En el engaño, que alcanza ya cantidades millonarias en dólares, han jugado un papel fundamental diversos funcionarios que han sido responsables de las oficinas y los sistemas del Catastro Municipal. Su participación es clave porque ellos son quienes le han dado credibilidad al engaño y a la compraventa fraudulenta, al inscribir, indebida e ilegalmente, los lotes objeto de las compraventas ilegales, a nombre de los compradores, quienes con una boleta catastral que contenga sus datos, piensan que el lote es suyo, que la operación es legal, y que no tienen nada de qué preocuparse.
En un segundo momento, por lo menos uno de esos funcionarios municipales, el actual encargado del despacho de a Dirección del Catastro del Municipio de Playas de Rosarito, Ricardo Rodríguez Morgan, ha hecho algo adicional: negarle de forma sistemática y reiterada a la propietaria de la parcela que se lotificó y sobre la que se han estado realizando las compraventas fraudulentas, la información catastral de los lotes a los que su oficina les ha asignado claves y, por lo tanto, registros en el catastro municipal, a nombre de quienes los compraron de forma indebida.

El argumento de Ricardo Rodríguez Morgan para negar formalmente a la ejidataria y legítima propietaria, María Guadalupe Salazar Gutiérrez, la información catastral de lotes que son de su propiedad, es que ella no ha acreditado ser la representante legal de las personas a nombre de quienes están la claves catastrales sobre las que pide información, lo que en opinión del funcionario, la deja sin legitimidad para acceder a esos datos, que además, él considera personales, por lo que su divulgación sería, en su opinión, una violación al derecho a la privacidad.
El argumento es legalmente ridículo, por lo que solo puede entenderse como una maniobra cómplice para tratar de blindar una operación ilegal de grandes dimensiones, pues el funcionario ha negado información sobre más de 70 lotes vendidos e inscritos en el catastro municipal, todos parte de la parcela de Guadalupe Salazar Gutiérrez y todos, enajenados ilegalmente por Susana López Gámez.
Es absurdo que se le solicite a la ejidataria acreditarse como representante legal de las personas a quienes ella les está disputando la propiedad de los lotes que forman parte de su parcela.
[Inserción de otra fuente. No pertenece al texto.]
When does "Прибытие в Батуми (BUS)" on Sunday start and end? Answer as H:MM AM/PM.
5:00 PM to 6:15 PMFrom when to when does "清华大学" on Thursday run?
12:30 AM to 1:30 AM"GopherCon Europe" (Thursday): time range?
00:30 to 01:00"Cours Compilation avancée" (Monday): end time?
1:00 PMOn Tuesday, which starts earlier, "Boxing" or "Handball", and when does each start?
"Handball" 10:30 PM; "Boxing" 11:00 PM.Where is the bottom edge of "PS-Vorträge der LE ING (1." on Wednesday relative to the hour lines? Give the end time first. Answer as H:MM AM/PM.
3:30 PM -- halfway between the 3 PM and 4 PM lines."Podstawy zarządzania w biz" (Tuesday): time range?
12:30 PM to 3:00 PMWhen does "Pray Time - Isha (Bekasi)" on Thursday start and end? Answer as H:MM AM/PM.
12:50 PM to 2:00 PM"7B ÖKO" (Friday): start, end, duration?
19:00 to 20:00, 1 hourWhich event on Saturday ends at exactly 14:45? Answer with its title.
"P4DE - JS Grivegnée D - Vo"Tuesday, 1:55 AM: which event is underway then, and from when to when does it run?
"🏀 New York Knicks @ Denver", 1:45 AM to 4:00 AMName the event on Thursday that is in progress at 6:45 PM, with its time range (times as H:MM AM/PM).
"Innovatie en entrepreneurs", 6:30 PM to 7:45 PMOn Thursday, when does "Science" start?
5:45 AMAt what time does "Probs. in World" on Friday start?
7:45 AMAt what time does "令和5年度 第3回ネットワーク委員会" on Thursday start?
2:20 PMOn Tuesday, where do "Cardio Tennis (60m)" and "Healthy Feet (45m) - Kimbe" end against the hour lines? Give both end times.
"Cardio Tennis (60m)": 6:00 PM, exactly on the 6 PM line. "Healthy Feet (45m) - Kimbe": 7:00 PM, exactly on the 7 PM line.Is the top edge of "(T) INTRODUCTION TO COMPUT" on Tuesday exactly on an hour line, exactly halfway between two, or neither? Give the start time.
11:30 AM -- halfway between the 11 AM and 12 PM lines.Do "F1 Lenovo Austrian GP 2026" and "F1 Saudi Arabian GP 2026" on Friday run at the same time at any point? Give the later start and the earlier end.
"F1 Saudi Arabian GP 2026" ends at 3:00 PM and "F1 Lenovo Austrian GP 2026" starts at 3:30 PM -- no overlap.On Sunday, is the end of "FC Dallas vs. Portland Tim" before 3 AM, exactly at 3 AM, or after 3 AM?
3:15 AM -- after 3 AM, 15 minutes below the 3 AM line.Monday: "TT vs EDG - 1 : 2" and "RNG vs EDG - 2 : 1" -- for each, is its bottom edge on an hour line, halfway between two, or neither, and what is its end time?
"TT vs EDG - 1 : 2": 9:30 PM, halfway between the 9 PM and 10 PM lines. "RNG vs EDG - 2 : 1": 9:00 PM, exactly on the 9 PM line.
Es también absurdo negar su derecho a acceder a esa información por carecer de interés jurídico, cuando ella se ostenta con documentos, como la titular de los derechos de uso, goce y usufructo, de esos terrenos y por lo tanto, nadie tiene más interés jurídico que ella.
No solo es absurdo, sino ilegal de parte de Ricardo Rodríguez Morgan, funcionario municipal de Playas de Rosarito, alegar que las claves catastrales son información personal y solo pueden acceder a ellas sus titulares. En principio, toda la información que manejan las oficinas de gobierno es pública porque así lo establece la Constitución Política en su artículo 6, Apartado A, Fracción I. Se llama Principio de Máxima Publicidad y obliga a todas las oficinas gubernamentales a actuar con la mayor transparencia.
Los catastros existen, además de para cobrar, de forma ordenada, impuestos a la propiedad inmobiliaria, precisamente para evitar las operaciones fraudulentas con terrenos, lotes o bienes inmuebles. Están ahí y son públicos para que los consulte todo aquel a quien le ofrecen un inmueble, pues así esta en condiciones de verificar que quien hace la oferta sea el legítimo propietario de lo que vende, y no un embaucador que pretenda engañarlo, como ha ocurrido y ocurre en Playas de Rosarito, con la banda de Susana López Gámez, de la que según los indicios de su forma de actuar, también forma parte Ricardo Rodríguez Morgan, el encargado del despacho de la Oficina del Catastro Municipal en Rosarito.